**TASK A**
In the seminar post, rewrite the passage from "Yesterday, I was" up to and including "on archival ethnography.", changing "seminar" to "workshop".
**TASK B**
Please pick up the seminar post after its final sentence and carry it forward.

**EXCERPT**
---

Yesterday, I was privileged to attend an ESRC-funded seminar at Alliance Manchester Business School on the theme of historicising the theory and practice of organizational analysis. The particular focus on yesterday’s event was on ethnographic and phenomenological approaches. I gained a great deal from this event which saw the exchange of views by org studies scholars, business historians, and people from the discipline of archival science. I was introduced to ethnographic research methods and the associated theoretical debates, which is simply something I didn’t know that much about before. I also learned a great deal from the papers that are closer to my own home research tradition of business history. I would say that I got the most from Stephanie Decker‘s excellent paper on archival ethnography.
Listening to Stephanie discuss her paper made me realize the usefulness to my own research of Stoler (2009)’s concept of “history in the subjunctive,” the use of archival sources to explore how historical actor expected the future to unfold. Although Decker mentioned Stoler’s approach in her 2013 article in M&OH, I didn’t realise the relevance of Stoler’s ideas to my own work until yesterday. To some of my readers, especially here in the UK, the term History in the Subjunctive will bring back memories of Alan Bennett’s The History Boys. I, however, associated Stephanie’s discussion of Stoler’s historical subjunctive more closely with Professor Ged Martin’s 2004 book Past Futures: the Impossible Necessity of History. As I wrote in a 2005 review of Martin’s book,
Martin defines history as essentially the study of decisions taken by people in the past. He conceives the historian’s task as attempting to establish the thinking of historical actors at the time of decision, because this information illuminates the questions of why, how, and when a decision was taken. For Martin, understanding how the decision-makers in a given situation perceived their futures is crucial to historical analysis, for in making a particular choice, a historical actor is opening the door to one sort of future while closing off another (pp. 111-148). Consideration of past futures is therefore an inescapable part of historical analysis, according to Martin, because it helps us to discern which decisions were significant in their consequences while emphasizing the problems with notions of historical inevitability
As a business historian, I have now been motivated to read Stoler’s book and to investigate more closely how her epistemology compares with that of Ged Martin.

---

**EXTRACTED MATERIAL**

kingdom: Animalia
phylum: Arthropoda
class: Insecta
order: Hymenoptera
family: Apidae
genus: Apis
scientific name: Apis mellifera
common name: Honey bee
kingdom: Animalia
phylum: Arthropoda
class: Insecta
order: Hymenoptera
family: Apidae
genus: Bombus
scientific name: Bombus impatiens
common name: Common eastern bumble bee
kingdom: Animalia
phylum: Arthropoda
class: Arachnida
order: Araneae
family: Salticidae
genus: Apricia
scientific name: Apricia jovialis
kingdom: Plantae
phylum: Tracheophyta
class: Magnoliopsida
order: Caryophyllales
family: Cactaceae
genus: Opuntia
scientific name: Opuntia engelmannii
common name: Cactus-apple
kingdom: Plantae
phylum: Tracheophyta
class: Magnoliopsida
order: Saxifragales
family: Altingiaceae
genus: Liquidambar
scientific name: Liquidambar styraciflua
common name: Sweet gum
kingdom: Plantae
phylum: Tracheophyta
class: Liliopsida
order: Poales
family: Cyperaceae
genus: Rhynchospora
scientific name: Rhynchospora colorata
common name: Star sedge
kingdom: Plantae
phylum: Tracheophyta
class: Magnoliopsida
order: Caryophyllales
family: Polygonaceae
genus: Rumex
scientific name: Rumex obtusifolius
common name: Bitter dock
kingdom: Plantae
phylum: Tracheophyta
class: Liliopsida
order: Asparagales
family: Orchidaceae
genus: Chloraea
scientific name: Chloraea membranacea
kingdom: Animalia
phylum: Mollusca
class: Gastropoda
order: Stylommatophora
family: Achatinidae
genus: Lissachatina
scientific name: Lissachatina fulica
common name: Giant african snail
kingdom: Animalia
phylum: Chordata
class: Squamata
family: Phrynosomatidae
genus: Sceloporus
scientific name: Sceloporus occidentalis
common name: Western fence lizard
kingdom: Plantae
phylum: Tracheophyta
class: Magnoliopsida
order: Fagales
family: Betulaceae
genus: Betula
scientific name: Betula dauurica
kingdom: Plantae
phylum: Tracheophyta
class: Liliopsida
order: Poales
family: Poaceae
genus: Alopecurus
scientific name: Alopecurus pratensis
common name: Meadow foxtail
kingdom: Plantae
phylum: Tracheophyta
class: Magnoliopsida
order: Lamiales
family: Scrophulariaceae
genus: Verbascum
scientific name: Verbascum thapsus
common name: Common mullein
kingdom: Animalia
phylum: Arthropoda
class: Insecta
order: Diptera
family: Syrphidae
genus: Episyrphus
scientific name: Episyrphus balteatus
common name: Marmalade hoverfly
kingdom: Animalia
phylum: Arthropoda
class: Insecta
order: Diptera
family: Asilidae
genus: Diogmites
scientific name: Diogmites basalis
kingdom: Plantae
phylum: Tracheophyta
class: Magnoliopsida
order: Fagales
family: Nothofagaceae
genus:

---

**RESPONSE AREA A**
Yesterday, I was privileged to attend an ESRC-funded workshop at Alliance Manchester Business School on the theme of historicising the theory and practice of organizational analysis. The particular focus on yesterday’s event was on ethnographic and phenomenological approaches. I gained a great deal from this event which saw the exchange of views by org studies scholars, business historians, and people from the discipline of archival science. I was introduced to ethnographic research methods and the associated theoretical debates, which is simply something I didn’t know that much about before. I also learned a great deal from the papers that are closer to my own home research tradition of business history. I would say that I got the most from Stephanie Decker‘s excellent paper on archival ethnography.

**RESPONSE AREA B**
I have pasted a list of the workshop programme below.
0930-1000 Arrival and Refreshments
1000-1015 Welcome and Introduction
1015-1100 Alan McKinlay (Newcastle U): “Foucault and the archive”
1100-1145 Bill Cooke (York U): “The affect of the archive”
1200-1245 Andrea Whittle (Newcastle U): “History-in-action”
1245-1330 Buffet Lunch
1330-1415 Andrea Bernardi (Manchester Metropolitan U): “Auto-ethnography”
1415-1500 Stephanie Decker (Aston U) “Archival ethnography”
1515-1600 Lucy Newton (Reading U): “Corporate identity”
1600- Discussion and Closing Remarks
Stoler, A. L. 2009. Along the Archival Grain: Epistemic Anxieties and Colonial Common Sense. Princeton, NJ: Princeton University Press.